Holly Jones, an applied ecologist specializing in conservation and restoration at NIU’s Department of Biological Sciences, has studied the debate over Pebble Mine as well as the impact of salmon runs to nutrient subsidies. 

“Salmon … are such important nutrient resources for the places in which they spawn,” Jones said. “You can trace salmon-derived nutrients, like hundreds and hundreds of meters past the stream in which they run because what happens is something goes and eats that salmon, and then something eats that thing…which is critical for these ecosystems.”

According to the Environmental Protection Agency, 46% of the world’s harvested sockeye salmon come from Bristol Bay. Healthy and prosperous salmon populations are crucial to the state’s job industry.

While the Pebble Partnership continues to argue the operation of the mine will create jobs, about 2,000, Save Bristol Bay estimates Bristol Bay accounts for 15,000 jobs dependent on the health of salmon populations, acting as a salmon fishery worth over $1.5 billion annually. 

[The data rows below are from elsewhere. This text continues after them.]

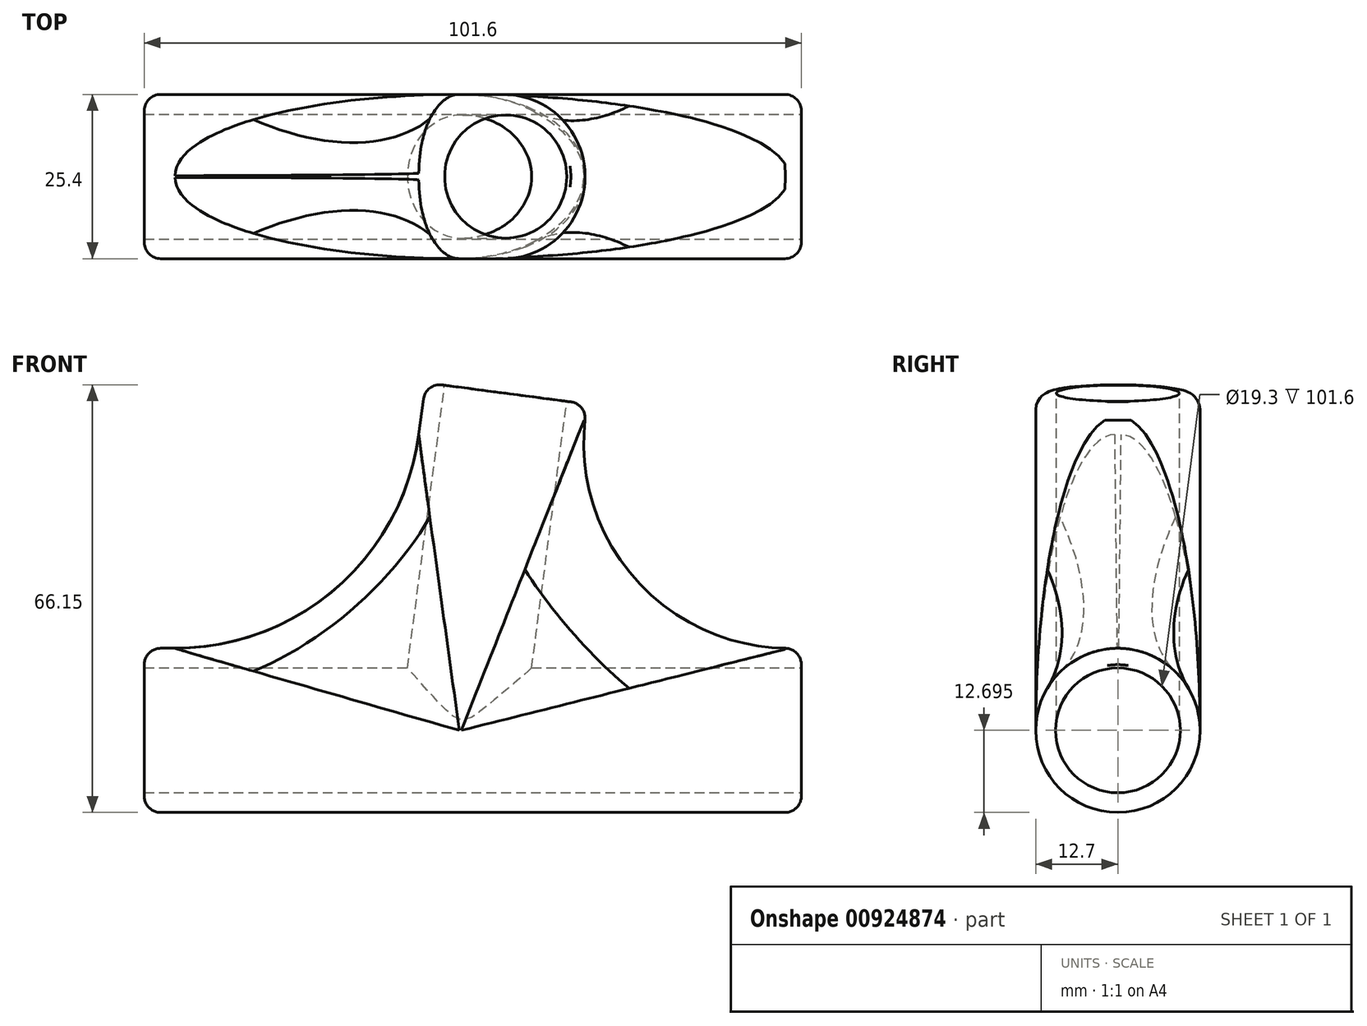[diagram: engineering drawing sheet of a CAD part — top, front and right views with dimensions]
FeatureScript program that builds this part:
annotation { "Feature Type Name" : "Feature", "Feature Type Description" : "" }
export const myFeature = defineFeature(function(context is Context, id is Id, definition is map)
    precondition{}
    {
        {
            var Q0;
            Q0=qCreatedBy(makeId("Front.planeOp"),FACE);
            var sketch = newSketch(context, id + "F0", { "sketchPlane" : qUnion([Q0])});
            skLineSegment(sketch, "E0.bottom", {"start": v(-42.97, 8.38) * mm, "end": v(-4.87, 8.38) * mm});
            skLineSegment(sketch, "E0.top", {"start": v(-42.97, -17.02) * mm, "end": v(58.63, -17.02) * mm});
            skLineSegment(sketch, "E0.left", {"start": v(-42.97, 8.38) * mm, "end": v(-42.97, -17.02) * mm});
            skLineSegment(sketch, "E0.right", {"start": v(58.63, 8.38) * mm, "end": v(58.63, -17.02) * mm});
            skLineSegment(sketch, "E1.right", {"start": v(25.5, 46.15) * mm, "end": v(20.53, 8.38) * mm});
            skLineSegment(sketch, "E2.trimOffspring", {"start": v(20.53, 8.38) * mm, "end": v(58.63, 8.38) * mm});
            skLineSegment(sketch, "E3", {"start": v(-4.87, 8.38) * mm, "end": v(0.53, 49.44) * mm});
            skLineSegment(sketch, "E4", {"start": v(25.5, 46.15) * mm, "end": v(0.53, 49.44) * mm});
            skSolve(sketch);
        }
        {
            var Q0;
            Q0 = qSketchRegion(id + "F0", true);
            extrude(context, id + "F1", {"entities" : qUnion([Q0]), "depth" : 25.4 * mm, "offsetDistance" : 25.4 * mm});
        }
        {
            var Q0;
            Q0=makeQuery(id+"F1.opExtrude","CAP_EDGE",EDGE,{"disambiguationData":[OSD([sQuery(id+"F0.wireOp",EDGE,"E0.bottom")])],"isStart":true});
            var Q1;
            Q1=makeQuery(id+"F1.opExtrude","CAP_EDGE",EDGE,{"disambiguationData":[OSD([sQuery(id+"F0.wireOp",EDGE,"E1.right")])],"isStart":true});
            var Q2;
            Q2=makeQuery(id+"F1.opExtrude","CAP_EDGE",EDGE,{"disambiguationData":[OSD([sQuery(id+"F0.wireOp",EDGE,"E2.trimOffspring")])],"isStart":true});
            var Q3;
            Q3=makeQuery(id+"F1.opExtrude","CAP_EDGE",EDGE,{"disambiguationData":[OSD([sQuery(id+"F0.wireOp",EDGE,"E0.bottom")])],"isStart":false});
            var Q4;
            Q4=makeQuery(id+"F1.opExtrude","CAP_EDGE",EDGE,{"disambiguationData":[OSD([sQuery(id+"F0.wireOp",EDGE,"E1.left")])],"isStart":false});
            var Q5;
            Q5=makeQuery(id+"F1.opExtrude","CAP_EDGE",EDGE,{"disambiguationData":[OSD([sQuery(id+"F0.wireOp",EDGE,"E2.trimOffspring")])],"isStart":false});
            var Q6;
            Q6=makeQuery(id+"F1.opExtrude","CAP_EDGE",EDGE,{"disambiguationData":[OSD([sQuery(id+"F0.wireOp",EDGE,"E1.right")])],"isStart":false});
            var Q7;
            Q7=makeQuery(id+"F1.opExtrude","CAP_EDGE",EDGE,{"disambiguationData":[OSD([sQuery(id+"F0.wireOp",EDGE,"E1.left")])],"isStart":true});
            fillet(context, id + "F2", {"entities" : qUnion([Q0, Q1, Q2, Q3, Q4, Q5, Q6, Q7]), "radius" : 12.7 * mm, "tangentPropagation" : true, "allowEdgeOverflow" : false});
        }
        {
            var Q0;
            Q0=makeQuery(id+"F1.opExtrude","CAP_EDGE",EDGE,{"disambiguationData":[OSD([sQuery(id+"F0.wireOp",EDGE,"E1.right")])],"isStart":false});
            var Q1;
            Q1=makeQuery(id+"F1.opExtrude","CAP_EDGE",EDGE,{"disambiguationData":[OSD([sQuery(id+"F0.wireOp",EDGE,"E0.top")])],"isStart":false});
            var Q2;
            Q2=makeQuery(id+"F1.opExtrude","CAP_EDGE",EDGE,{"disambiguationData":[OSD([sQuery(id+"F0.wireOp",EDGE,"E0.top")])],"isStart":true});
            fillet(context, id + "F3", {"entities" : qUnion([Q0, Q1, Q2]), "radius" : 12.7 * mm, "tangentPropagation" : true, "allowEdgeOverflow" : false});
        }
        {
            var Q0;
            Q0=makeQuery(id+"F3.opFillet","BLEND_EDGE",EDGE,{"blendedFrom":[makeQuery(id+"F1.opExtrude","CAP_EDGE",EDGE,{"disambiguationData":[OSD([sQuery(id+"F0.wireOp",EDGE,"E1.right")])],"isStart":false}),makeQuery(id+"F2.opFillet","BLEND_FACE",FACE,{"disambiguationData":[OSD([sQuery(id+"F0.wireOp",EDGE,"E0.bottom")])]})],"blendedInto":[makeQuery(id+"F2.opFillet","BLEND_FACE",FACE,{"disambiguationData":[OSD([sQuery(id+"F0.wireOp",EDGE,"E0.bottom")])]})]});
            var Q1;
            Q1=makeQuery(id+"F2.opFillet","BLEND_EDGE",EDGE,{"blendedFrom":[makeQuery(id+"F1.opExtrude","CAP_EDGE",EDGE,{"disambiguationData":[OSD([sQuery(id+"F0.wireOp",EDGE,"E1.right")])],"isStart":true}),makeQuery(id+"F1.opExtrude","CAP_EDGE",EDGE,{"disambiguationData":[OSD([sQuery(id+"F0.wireOp",EDGE,"E2.trimOffspring")])],"isStart":true})],"blendedInto":[]});
            var Q2;
            Q2=makeQuery(id+"F2.opFillet","BLEND_EDGE",EDGE,{"blendedFrom":[makeQuery(id+"F1.opExtrude","CAP_EDGE",EDGE,{"disambiguationData":[OSD([sQuery(id+"F0.wireOp",EDGE,"E0.bottom")])],"isStart":true}),makeQuery(id+"F1.opExtrude","CAP_EDGE",EDGE,{"disambiguationData":[OSD([sQuery(id+"F0.wireOp",EDGE,"E1.left")])],"isStart":true})],"blendedInto":[]});
            fillet(context, id + "F4", {"entities" : qUnion([Q0, Q1, Q2]), "radius" : 31.75 * mm, "tangentPropagation" : true, "allowEdgeOverflow" : false});
        }
        {
            var Q0;
            Q0=makeQuery(id+"F1.opExtrude","SWEPT_FACE",FACE,{"disambiguationData":[OSD([sQuery(id+"F0.wireOp",EDGE,"E0.right")])]});
            var sketch = newSketch(context, id + "F5", { "sketchPlane" : qUnion([Q0])});
            skCircle(sketch, "E5", {"center": v(-12.7, -4.32) * mm, "radius": 9.65 * mm});
            skSolve(sketch);
        }
        {
            var Q0;
            Q0=makeQuery(id+"F5.imprint","IMPRINT",FACE,{"disambiguationData":[TD([[makeQuery(id+"F5.imprint","IMPRINT",EDGE,{"derivedFrom":sQuery(id+"F5.wireOp",EDGE,"E5")}),1.0]])]});
            extrude(context, id + "F6", {"entities" : qUnion([Q0]), "operationType" : NewBodyOperationType.REMOVE, "oppositeDirection" : true, "depth" : 151.13 * mm, "offsetDistance" : 25.4 * mm});
        }
        {
            var Q0;
            Q0=makeQuery(id+"F2.opFillet","BLEND_EDGE",EDGE,{"blendedFrom":[makeQuery(id+"F1.opExtrude","CAP_EDGE",EDGE,{"disambiguationData":[OSD([sQuery(id+"F0.wireOp",EDGE,"E1.left")])],"isStart":true}),makeQuery(id+"F1.opExtrude","SWEPT_FACE",FACE,{"disambiguationData":[OSD([sQuery(id+"F0.wireOp",EDGE,"E1.bottom")])]})],"blendedInto":[makeQuery(id+"F1.opExtrude","SWEPT_FACE",FACE,{"disambiguationData":[OSD([sQuery(id+"F0.wireOp",EDGE,"E1.bottom")])]})]});
            var Q1;
            Q1=makeQuery(id+"F2.opFillet","BLEND_EDGE",EDGE,{"blendedFrom":[makeQuery(id+"F1.opExtrude","CAP_EDGE",EDGE,{"disambiguationData":[OSD([sQuery(id+"F0.wireOp",EDGE,"E0.top")])],"isStart":true}),makeQuery(id+"F1.opExtrude","SWEPT_FACE",FACE,{"disambiguationData":[OSD([sQuery(id+"F0.wireOp",EDGE,"E0.right")])]})],"blendedInto":[makeQuery(id+"F1.opExtrude","SWEPT_FACE",FACE,{"disambiguationData":[OSD([sQuery(id+"F0.wireOp",EDGE,"E0.right")])]})]});
            var Q2;
            Q2=makeQuery(id+"F2.opFillet","BLEND_EDGE",EDGE,{"blendedFrom":[makeQuery(id+"F1.opExtrude","CAP_EDGE",EDGE,{"disambiguationData":[OSD([sQuery(id+"F0.wireOp",EDGE,"E0.bottom")])],"isStart":true}),makeQuery(id+"F1.opExtrude","SWEPT_FACE",FACE,{"disambiguationData":[OSD([sQuery(id+"F0.wireOp",EDGE,"E0.left")])]})],"blendedInto":[makeQuery(id+"F1.opExtrude","SWEPT_FACE",FACE,{"disambiguationData":[OSD([sQuery(id+"F0.wireOp",EDGE,"E0.left")])]})]});
            var Q3;
            Q3=makeQuery(id+"F2.opFillet","BLEND_EDGE",EDGE,{"blendedFrom":[makeQuery(id+"F1.opExtrude","CAP_EDGE",EDGE,{"disambiguationData":[OSD([sQuery(id+"F0.wireOp",EDGE,"E2.trimOffspring")])],"isStart":true}),makeQuery(id+"F1.opExtrude","SWEPT_FACE",FACE,{"disambiguationData":[OSD([sQuery(id+"F0.wireOp",EDGE,"E0.right")])]})],"blendedInto":[makeQuery(id+"F1.opExtrude","SWEPT_FACE",FACE,{"disambiguationData":[OSD([sQuery(id+"F0.wireOp",EDGE,"E0.right")])]})]});
            var Q4;
            Q4=makeQuery(id+"F3.opFillet","BLEND_EDGE",EDGE,{"blendedFrom":[makeQuery(id+"F1.opExtrude","CAP_EDGE",EDGE,{"disambiguationData":[OSD([sQuery(id+"F0.wireOp",EDGE,"E0.top")])],"isStart":false}),makeQuery(id+"F1.opExtrude","SWEPT_FACE",FACE,{"disambiguationData":[OSD([sQuery(id+"F0.wireOp",EDGE,"E0.right")])]})],"blendedInto":[makeQuery(id+"F1.opExtrude","SWEPT_FACE",FACE,{"disambiguationData":[OSD([sQuery(id+"F0.wireOp",EDGE,"E0.right")])]})]});
            fillet(context, id + "F7", {"entities" : qUnion([Q0, Q1, Q2, Q3, Q4]), "radius" : 2.54 * mm, "tangentPropagation" : true, "allowEdgeOverflow" : false});
        }
        {
            var Q0;
            Q0=makeQuery(id+"F1.opExtrude","SWEPT_FACE",FACE,{"disambiguationData":[OSD([sQuery(id+"F0.wireOp",EDGE,"E4")])]});
            var sketch = newSketch(context, id + "F8", { "sketchPlane" : qUnion([Q0])});
            skCircle(sketch, "E6", {"center": v(6.56, -12.7) * mm, "radius": 9.53 * mm});
            skSolve(sketch);
        }
        {
            var Q0;
            Q0=makeQuery(id+"F8.imprint","IMPRINT",FACE,{"disambiguationData":[TD([[makeQuery(id+"F8.imprint","IMPRINT",EDGE,{"derivedFrom":sQuery(id+"F8.wireOp",EDGE,"E6")}),1.0]])]});
            extrude(context, id + "F9", {"entities" : qUnion([Q0]), "operationType" : NewBodyOperationType.REMOVE, "oppositeDirection" : true, "depth" : 51.05 * mm, "offsetDistance" : 25.4 * mm});
        }
        {
            var Q0;
            Q0=makeQuery(id+"F1.opExtrude","CAP_EDGE",EDGE,{"disambiguationData":[OSD([sQuery(id+"F0.wireOp",EDGE,"E3")])],"isStart":true});
            var Q1;
            Q1=makeQuery(id+"F1.opExtrude","CAP_EDGE",EDGE,{"disambiguationData":[OSD([sQuery(id+"F0.wireOp",EDGE,"E3")])],"isStart":false});
            fillet(context, id + "F10", {"entities" : qUnion([Q0, Q1]), "radius" : 12.2 * mm, "tangentPropagation" : true, "allowEdgeOverflow" : false});
        }
        {
            var Q0;
            Q0=makeQuery(id+"F10.opFillet","BLEND_EDGE",EDGE,{"blendedFrom":[makeQuery(id+"F1.opExtrude","CAP_EDGE",EDGE,{"disambiguationData":[OSD([sQuery(id+"F0.wireOp",EDGE,"E3")])],"isStart":true}),makeQuery(id+"F3.opFillet","MERGE",FACE,{"derivedFrom":[makeQuery(id+"F2.opFillet","BLEND_FACE",FACE,{"disambiguationData":[OSD([sQuery(id+"F0.wireOp",EDGE,"E0.bottom")])]}),makeQuery(id+"F2.opFillet","BLEND_FACE",FACE,{"disambiguationData":[OSD([sQuery(id+"F0.wireOp",EDGE,"E2.trimOffspring")])]})]})],"blendedInto":[makeQuery(id+"F3.opFillet","MERGE",FACE,{"derivedFrom":[makeQuery(id+"F2.opFillet","BLEND_FACE",FACE,{"disambiguationData":[OSD([sQuery(id+"F0.wireOp",EDGE,"E0.bottom")])]}),makeQuery(id+"F2.opFillet","BLEND_FACE",FACE,{"disambiguationData":[OSD([sQuery(id+"F0.wireOp",EDGE,"E2.trimOffspring")])]})]})]});
            var Q1;
            Q1=makeQuery(id+"F10.opFillet","BLEND_EDGE",EDGE,{"blendedFrom":[makeQuery(id+"F1.opExtrude","CAP_EDGE",EDGE,{"disambiguationData":[OSD([sQuery(id+"F0.wireOp",EDGE,"E3")])],"isStart":false}),makeQuery(id+"F3.opFillet","MERGE",FACE,{"derivedFrom":[makeQuery(id+"F2.opFillet","BLEND_FACE",FACE,{"disambiguationData":[OSD([sQuery(id+"F0.wireOp",EDGE,"E0.bottom")])]}),makeQuery(id+"F2.opFillet","BLEND_FACE",FACE,{"disambiguationData":[OSD([sQuery(id+"F0.wireOp",EDGE,"E2.trimOffspring")])]})]})],"blendedInto":[makeQuery(id+"F3.opFillet","MERGE",FACE,{"derivedFrom":[makeQuery(id+"F2.opFillet","BLEND_FACE",FACE,{"disambiguationData":[OSD([sQuery(id+"F0.wireOp",EDGE,"E0.bottom")])]}),makeQuery(id+"F2.opFillet","BLEND_FACE",FACE,{"disambiguationData":[OSD([sQuery(id+"F0.wireOp",EDGE,"E2.trimOffspring")])]})]})]});
            fillet(context, id + "F11", {"entities" : qUnion([Q0, Q1]), "radius" : 38.02 * mm, "tangentPropagation" : true, "allowEdgeOverflow" : false});
        }
        {
            var Q0;
            Q0=makeQuery(id+"F10.opFillet","BLEND_EDGE",EDGE,{"blendedFrom":[makeQuery(id+"F1.opExtrude","CAP_EDGE",EDGE,{"disambiguationData":[OSD([sQuery(id+"F0.wireOp",EDGE,"E3")])],"isStart":true}),makeQuery(id+"F1.opExtrude","SWEPT_FACE",FACE,{"disambiguationData":[OSD([sQuery(id+"F0.wireOp",EDGE,"E4")])]})],"blendedInto":[makeQuery(id+"F1.opExtrude","SWEPT_FACE",FACE,{"disambiguationData":[OSD([sQuery(id+"F0.wireOp",EDGE,"E4")])]})]});
            fillet(context, id + "F12", {"entities" : qUnion([Q0]), "radius" : 2.54 * mm, "tangentPropagation" : true, "allowEdgeOverflow" : false});
        }
    });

Furthermore, destruction to the Bristol Bay salmon runs would prove incredibly harmful to the subsistence-based ways of life of the Indigenous Alaskans of the region, such as the Yup’ik, Dena’ina and Alutiiq peoples.

Alaska Natives have led the charge through the years with petitions and protests in an effort to save the bay from Pebble Mine. In 2010, six Tribes of the region urged the EPA to enact its authority granted in section 404(c) of the Clean Water Act in protection of the bay, and succeeded. 

Section 404(c) grants the EPA the authority to prohibit the discharge of waste into specific waters, such as would occur with the Pebble Mine, and thus in 2011 the EPA began its Bristol Bay Watershed Assessment in order to analyze the threat. 

By 2014, with the assessment complete and the dangers of the project apparent, the EPA released its Proposed Determination, which acted to protect the bay from the Pebble Mine.

In the years since, however, the battle with the Pebble Partnership has seen a long and tedious journey, and the 2014 Proposed Determination was withdrawn in a settlement agreement with the Pebble Partnership.

Responding to continued public concern, in November of last year, the EPA introduced their Revised Proposed Determination which would prohibit industrial mining in the Bristol Bay region and restrict it in surrounding areas, hopefully once and for all.

Over the summer, the EPA has been reviewing the RPD, and while public commenting is now closed, organizations such as Save Bristol Bay and the United Tribes of Bristol Bay still provide opportunities for activists to speak out against the Pebble Mine. 

For anyone concerned with preserving natural habitat, whether Illinois, Alaska or any other state is their home, it is beyond important to help by continuing to speak out. It is crucial to advocate for Bristol Bay before and after the EPA’s final decision on the RPD on Dec. 2. 

Use resources provided by the organizations battling Pebble Mine, stay updated and educated on the struggle, and vote, in every election, for candidates who will fight for the safety of natural lands. 

“The idea that we endanger a run of salmon and a bay that’s one of the most pristine that we have on the planet, and that have such strong cultural connections to Native Alaskans, and that could threaten water and air resources … (and) recreational opportunities in that area – again, just for the gain of a single company to mine something that is found elsewhere in areas where we can mine with less impact – it just doesn’t pass the laugh test for me,” Jones said.

While prioritizing large-company profits over the natural resources of the earth is an unfortunately common motif in America, we cannot allow Bristol Bay to add to such a saddening societal pattern.